- [DIRECTIONS FOR THIS TASK]
In the records that follow, find each line containing "https" and copy it.

- [DATA]
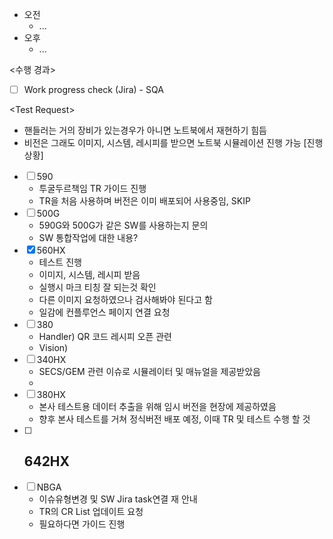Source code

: - 오전
	- ...
- 오후
	- ...

<수행 경과>
- [ ] Work progress check (Jira) - SQA

\<Test Request>
- 핸들러는 거의 장비가 있는경우가 아니면 노트북에서 재현하기 힘듬
- 비전은 그래도 이미지, 시스템, 레시피를 받으면 노트북 시뮬레이션 진행 가능
[진행상황]
- [ ] 590
	- 투굴두르책임 TR 가이드 진행
	- TR을 처음 사용하며 버전은 이미 배포되어 사용중임, SKIP
- [ ] 500G
	- 590G와 500G가 같은 SW를 사용하는지 문의
	- SW 통합작업에 대한 내용?
- [x] 560HX
	- 테스트 진행
	- 이미지, 시스템, 레시피 받음
	- 실행시 마크 티칭 잘 되는것 확인
	- 다른 이미지 요청하였으나 검사해봐야 된다고 함
	- 일감에 컨플루언스 페이지 연결 요청
- [ ] 380
	- Handler) QR 코드 레시피 오픈 관련
	- Vision) 
- [ ] 340HX
	- SECS/GEM 관련 이슈로 시뮬레이터 및 매뉴얼을 제공받았음
	- 
- [ ] 380HX
	- 본사 테스트용 데이터 추출을 위해 임시 버전을 현장에 제공하였음
	- 향후 본사 테스트를 거쳐 정식버전 배포 예정, 이때 TR 및 테스트 수행 할 것
- [ ] 642HX
	- 
- [ ] NBGA
	- 이슈유형변경 및 SW Jira task연결 재 안내
	- TR의 CR List 업데이트 요청
	- 필요하다면 가이드 진행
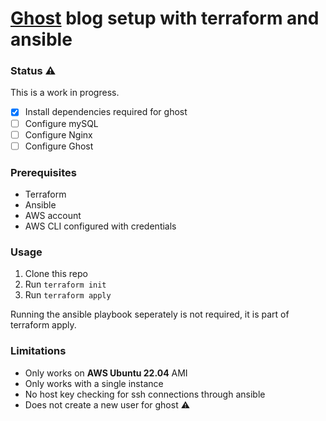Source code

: # [Ghost](https://ghost.org/) blog setup with terraform and ansible

### Status ⚠

This is a work in progress.

- [x] Install dependencies required for ghost
- [ ] Configure mySQL
- [ ] Configure Nginx
- [ ] Configure Ghost

### Prerequisites

- Terraform
- Ansible
- AWS account
- AWS CLI configured with credentials

### Usage

1. Clone this repo
2. Run `terraform init`
3. Run `terraform apply`

Running the ansible playbook seperately is not required, it is part of terraform apply.

### Limitations
- Only works on **AWS Ubuntu 22.04** AMI
- Only works with a single instance
- No host key checking for ssh connections through ansible
- Does not create a new user for ghost ⚠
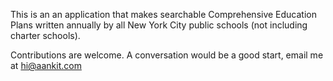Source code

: This is an an application that makes searchable Comprehensive Education Plans written annually by all New York City public schools (not including charter schools).

Contributions are welcome. A conversation would be a good start, email me at hi@aankit.com


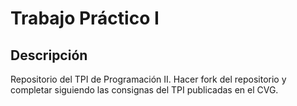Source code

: # Trabajo Práctico I

## Descripción

Repositorio del TPI de Programación II. Hacer fork del repositorio y completar siguiendo las consignas del TPI publicadas en el CVG.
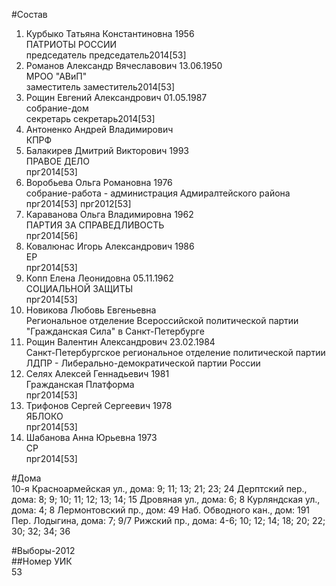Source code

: #Состав  
1. Курбыко Татьяна Константиновна 1956  
    ПАТРИОТЫ РОССИИ  
    председатель председатель2014[53]  
2. Романов Александр Вячеславович 13.06.1950  
    МРОО "АВиП"  
    заместитель заместитель2014[53]  
3. Рощин Евгений Александрович 01.05.1987  
    собрание-дом  
    секретарь секретарь2014[53]  
4. Антоненко Андрей Владимирович  
    КПРФ  
5. Балакирев Дмитрий Викторович 1993  
    ПРАВОЕ ДЕЛО  
    прг2014[53]  
6. Воробьева Ольга Романовна 1976  
    собрание-работа - администрация Адмиралтейского района  
    прг2014[53] прг2012[53]  
7. Караванова Ольга Владимировна 1962  
    ПАРТИЯ ЗА СПРАВЕДЛИВОСТЬ  
    прг2014[56]  
8. Ковалюнас Игорь Александрович 1986  
    ЕР  
    прг2014[53]  
9. Копп Елена Леонидовна 05.11.1962  
    СОЦИАЛЬНОЙ ЗАЩИТЫ  
    прг2014[53]  
10. Новикова Любовь Евгеньевна  
    Региональное отделение Всероссийской политической партии "Гражданская Сила" в Санкт-Петербурге  
11. Рощин Валентин Александрович 23.02.1984  
    Санкт-Петербургское региональное отделение политической партии ЛДПР - Либерально-демократической партии России  
12. Селях Алексей Геннадьевич 1981  
    Гражданская Платформа  
    прг2014[53]  
13. Трифонов Сергей Сергеевич 1978  
    ЯБЛОКО  
    прг2014[53]  
14. Шабанова Анна Юрьевна 1973  
    СР  
    прг2014[53]  
  
#Дома  
10-я Красноармейская ул., дома: 9; 11; 13; 21; 23; 24 Дерптский пер., дома: 8; 9; 10; 11; 12; 13; 14; 15 Дровяная ул., дома: 6; 8 Курляндская ул., дома: 4; 8 Лермонтовский пр., дом: 49 Наб. Обводного кан., дом: 191 Пер. Лодыгина, дома: 7; 9/7 Рижский пр., дома: 4-6; 10; 12; 14; 18; 20; 22; 30; 32; 34; 36  
  
#Выборы-2012  
##Номер УИК  
53  
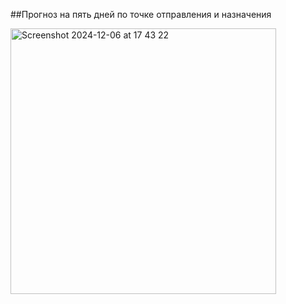 ##Прогноз на пять дней по точке отправления и назначения

<img width="425" alt="Screenshot 2024-12-06 at 17 43 22" src="https://github.com/user-attachments/assets/12ce178c-82c1-4af0-af65-074760310ed8">

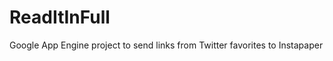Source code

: ReadItInFull
============

Google App Engine project to send links from Twitter favorites to Instapaper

- [TASK OUTPUT]
: # [Ghost](https://ghost.org/) blog setup with terraform and ansible
<img width="425" alt="Screenshot 2024-12-06 at 17 43 22" src="https://github.com/user-attachments/assets/12ce178c-82c1-4af0-af65-074760310ed8">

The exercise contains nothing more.